### [WORK TO BE COMPLETED]
Keep the wording of each record exactly the same when you repeat it, and leave out pictures.

Collected data:
== Segment start ==

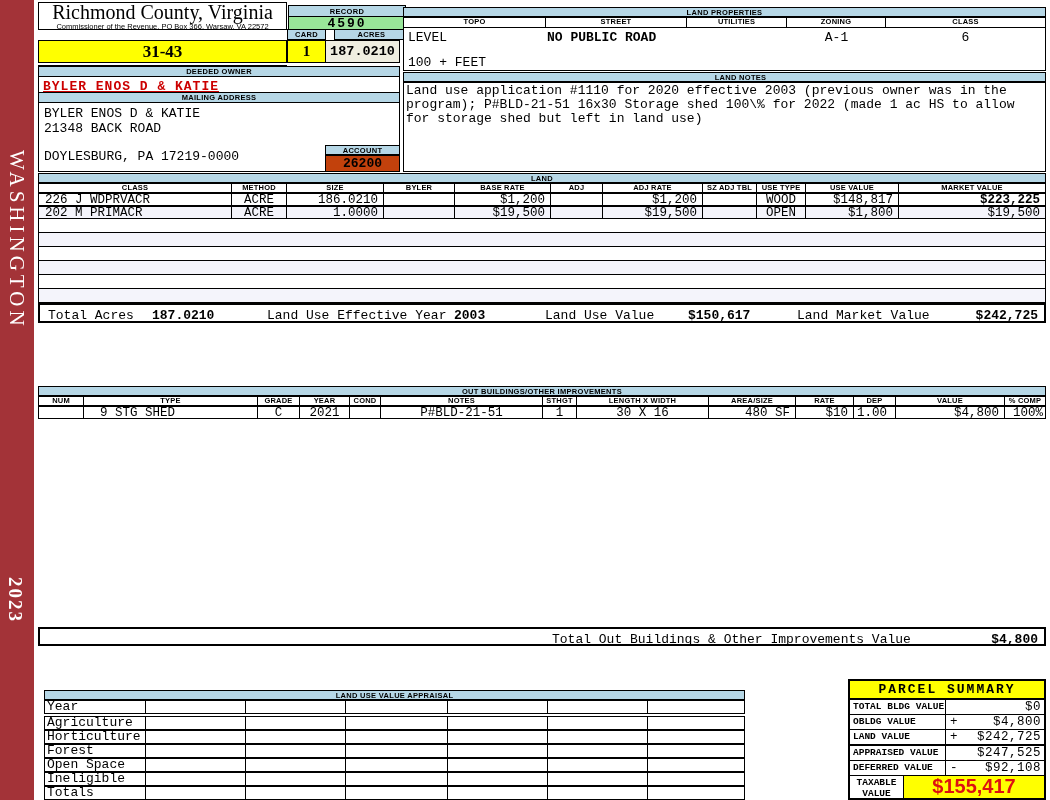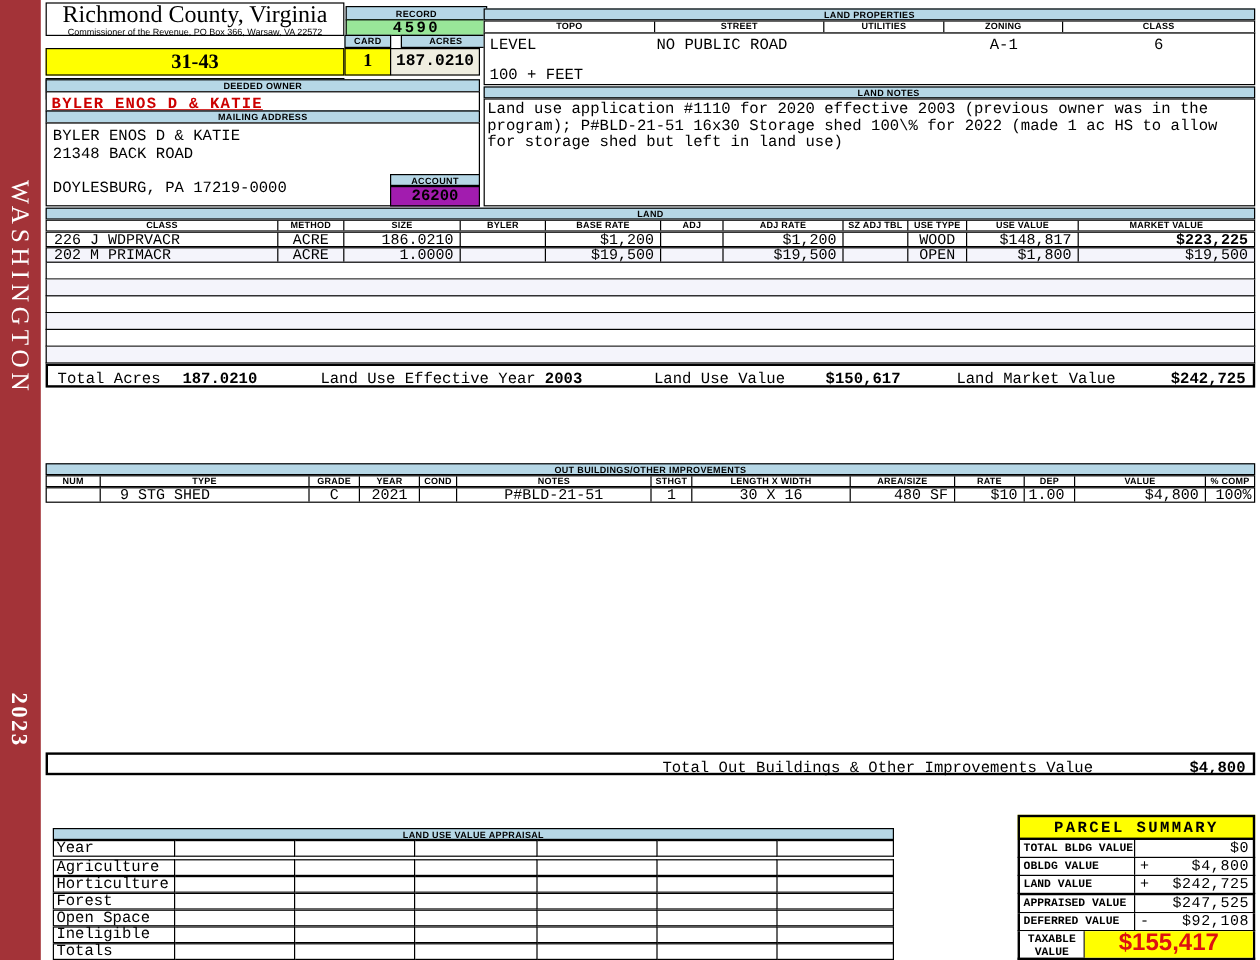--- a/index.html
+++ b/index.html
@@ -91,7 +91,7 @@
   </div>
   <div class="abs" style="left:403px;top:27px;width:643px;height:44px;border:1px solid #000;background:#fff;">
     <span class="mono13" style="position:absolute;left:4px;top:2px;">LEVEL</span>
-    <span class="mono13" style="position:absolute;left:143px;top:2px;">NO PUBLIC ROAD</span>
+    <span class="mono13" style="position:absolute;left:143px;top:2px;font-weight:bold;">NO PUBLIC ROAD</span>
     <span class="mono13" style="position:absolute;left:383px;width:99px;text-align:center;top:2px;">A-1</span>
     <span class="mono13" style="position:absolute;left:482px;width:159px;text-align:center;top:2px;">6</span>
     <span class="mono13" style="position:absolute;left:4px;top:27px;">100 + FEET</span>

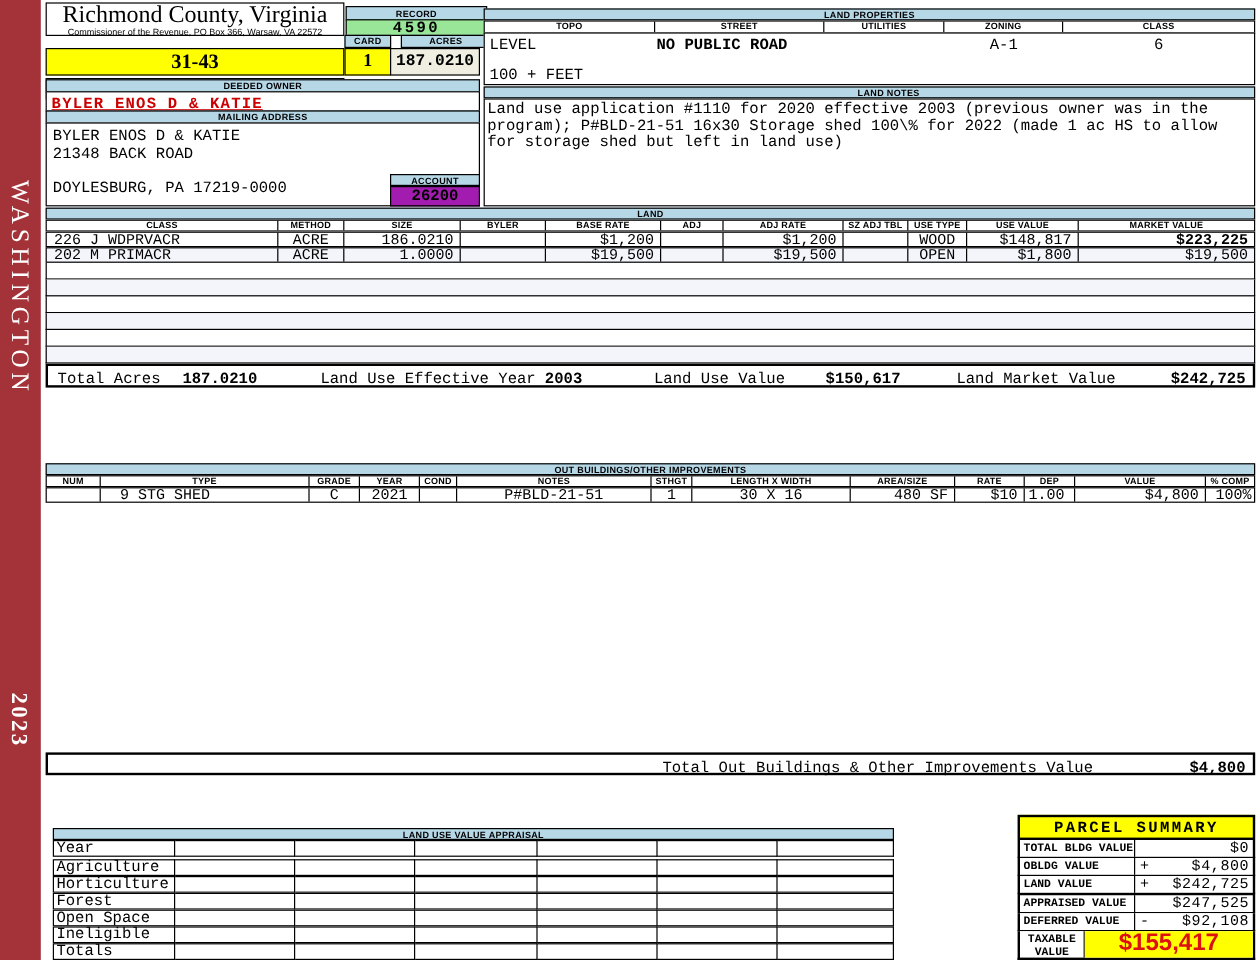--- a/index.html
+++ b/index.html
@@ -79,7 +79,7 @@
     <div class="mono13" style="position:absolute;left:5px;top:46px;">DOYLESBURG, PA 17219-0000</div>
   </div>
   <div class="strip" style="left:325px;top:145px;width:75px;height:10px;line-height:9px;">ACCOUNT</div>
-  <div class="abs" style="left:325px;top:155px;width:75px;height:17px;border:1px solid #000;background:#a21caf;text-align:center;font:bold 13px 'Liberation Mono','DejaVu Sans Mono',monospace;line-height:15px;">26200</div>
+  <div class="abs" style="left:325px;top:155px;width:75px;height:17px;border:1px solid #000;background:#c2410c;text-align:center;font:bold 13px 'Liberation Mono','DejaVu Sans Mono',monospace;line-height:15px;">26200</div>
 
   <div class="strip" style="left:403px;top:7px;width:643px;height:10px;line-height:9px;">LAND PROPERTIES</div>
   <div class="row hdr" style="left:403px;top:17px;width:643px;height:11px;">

== Segment end ==

### [RESPONSE FOR THIS EXERCISE]
--- a/index.html
+++ b/index.html
@@ -91,7 +91,7 @@
   </div>
   <div class="abs" style="left:403px;top:27px;width:643px;height:44px;border:1px solid #000;background:#fff;">
     <span class="mono13" style="position:absolute;left:4px;top:2px;">LEVEL</span>
-    <span class="mono13" style="position:absolute;left:143px;top:2px;">NO PUBLIC ROAD</span>
+    <span class="mono13" style="position:absolute;left:143px;top:2px;font-weight:bold;">NO PUBLIC ROAD</span>
     <span class="mono13" style="position:absolute;left:383px;width:99px;text-align:center;top:2px;">A-1</span>
     <span class="mono13" style="position:absolute;left:482px;width:159px;text-align:center;top:2px;">6</span>
     <span class="mono13" style="position:absolute;left:4px;top:27px;">100 + FEET</span>

--- a/index.html
+++ b/index.html
@@ -79,7 +79,7 @@
     <div class="mono13" style="position:absolute;left:5px;top:46px;">DOYLESBURG, PA 17219-0000</div>
   </div>
   <div class="strip" style="left:325px;top:145px;width:75px;height:10px;line-height:9px;">ACCOUNT</div>
-  <div class="abs" style="left:325px;top:155px;width:75px;height:17px;border:1px solid #000;background:#a21caf;text-align:center;font:bold 13px 'Liberation Mono','DejaVu Sans Mono',monospace;line-height:15px;">26200</div>
+  <div class="abs" style="left:325px;top:155px;width:75px;height:17px;border:1px solid #000;background:#c2410c;text-align:center;font:bold 13px 'Liberation Mono','DejaVu Sans Mono',monospace;line-height:15px;">26200</div>
 
   <div class="strip" style="left:403px;top:7px;width:643px;height:10px;line-height:9px;">LAND PROPERTIES</div>
   <div class="row hdr" style="left:403px;top:17px;width:643px;height:11px;">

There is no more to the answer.